You need to understand the difference between a 'simplex' link, a 'half-duplex' link, and a 'duplex' link. It sounds as if you have the first. A single 'transmitter' module on one device, and a receiver on the other. You are asking how to have multiple transmitters all send messages to the single receiver?. This is like having one person standing in a crowd, while several other people (who have their own ears blocked), try to shout messages at him. Unless one happens to 'strike lucky', and shout at exactly the moment when everyone else is silent, none of the messages will get through. This is a 'simplex' link - only one direction possible.
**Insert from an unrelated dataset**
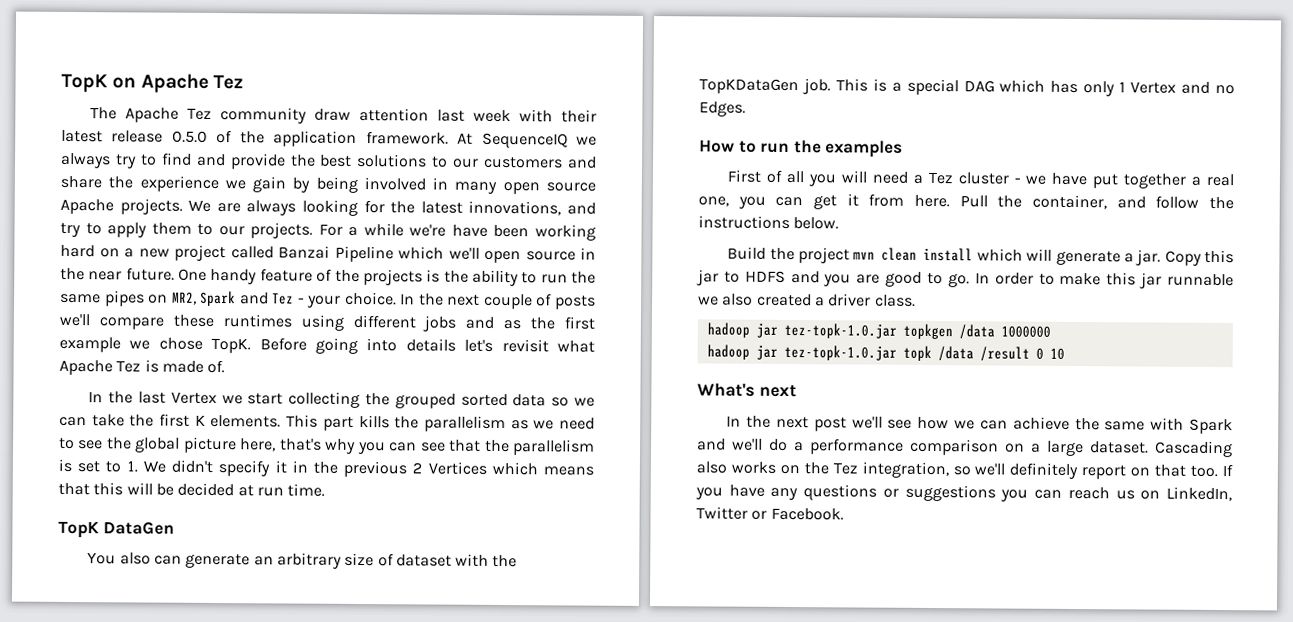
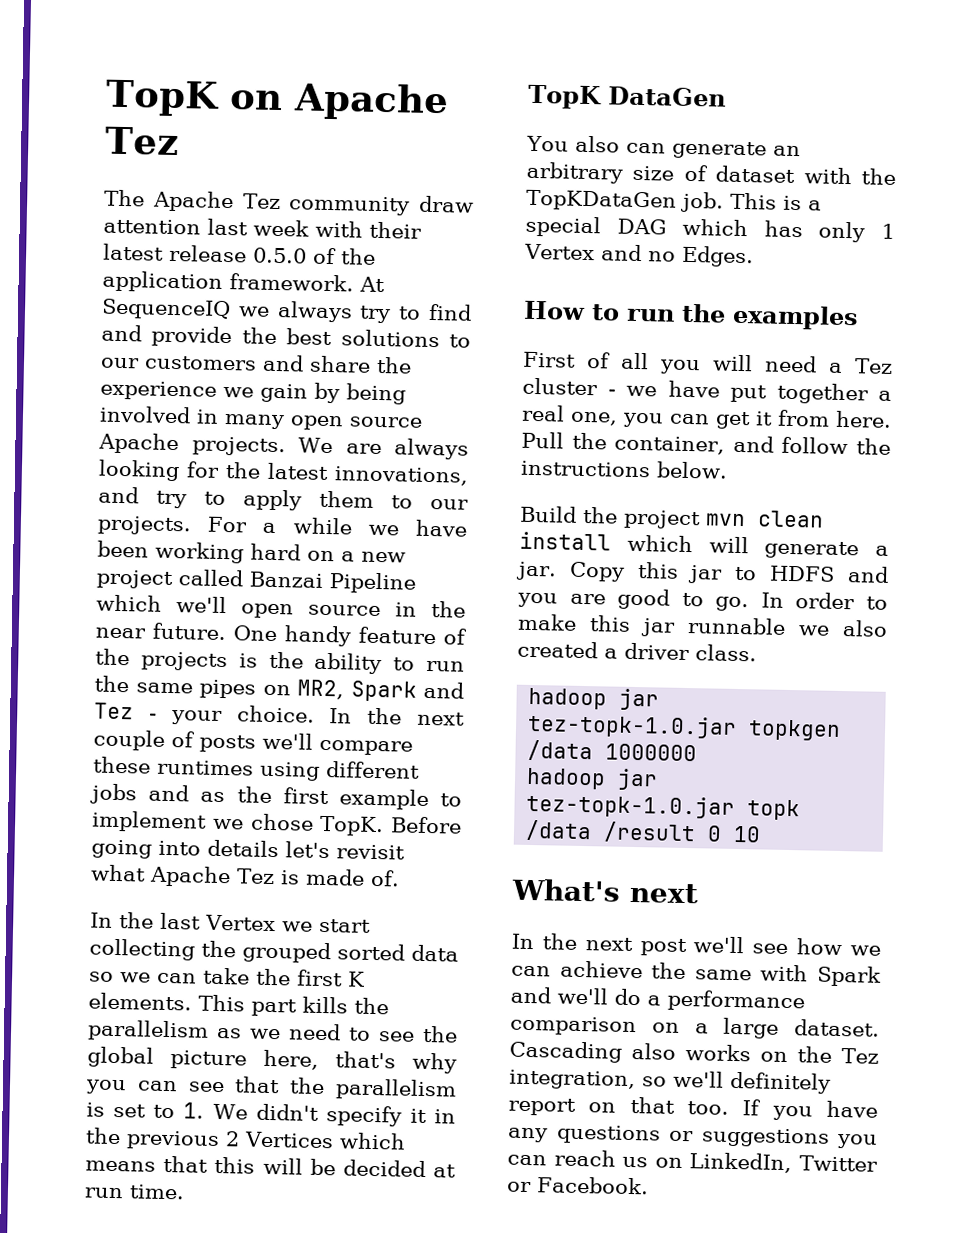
[409,224,447,237] we're -> [367,524,399,536] we
(121, 344) none -> [440,793,462,807] [91,810,207,833] to implement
Now, there is a strategy, that _can_ possibly allow this to sort of work. What you have is one transmitter send messages (with an ID attached to say who they are from, and a 'checksum'), at intervals of (say) 1 second. Then the second transmitter sends messages at a fractionally different interval - perhaps 1.01 seconds. Keep the messages short, so the gaps between are long. Then the receiver looks for a message with a good checksum (this way if two messages are sent at the same time, both will be rejected), and works out who each message is from. If two messages 'clash', because the interval between is not the same, they will get corrupted, and the checksum will fail. However the next pair of messages will 'miss' one another, because the timings are different. A 'brute force' solution, but one that can work reliably, provided missing one message doesn't matter.
If messages 'matter', then a more complex solution is needed. This is where you switch to 'half duplex'. Here the people in the previous analogy, don't have their ears covered (so you current transmitting device, would have a receiver as well), and the man wanting the messages, 'asks' for them. He shouts 'one', and the first 'slave' responds with it's message. He then shouts 'two' and the second slave responds. Here messages can go in both directions, but only one way at a time. This is called 'half-duplex' (two way transmission but only one way at a time). With this you can also have 'hand along' as a strategy - here the master says 'anyone there', and the first 'slave' responds, but when it finishes adds at the end of the message, the header to tell the _next_ slave to now respond.
The third solution is 'full duplex'. You have a second radio link, using a different frequency (so data can be sent both ways at the same time). This is fine for wires, but gets expensive on frequencies for radio. However the requests can then be much faster.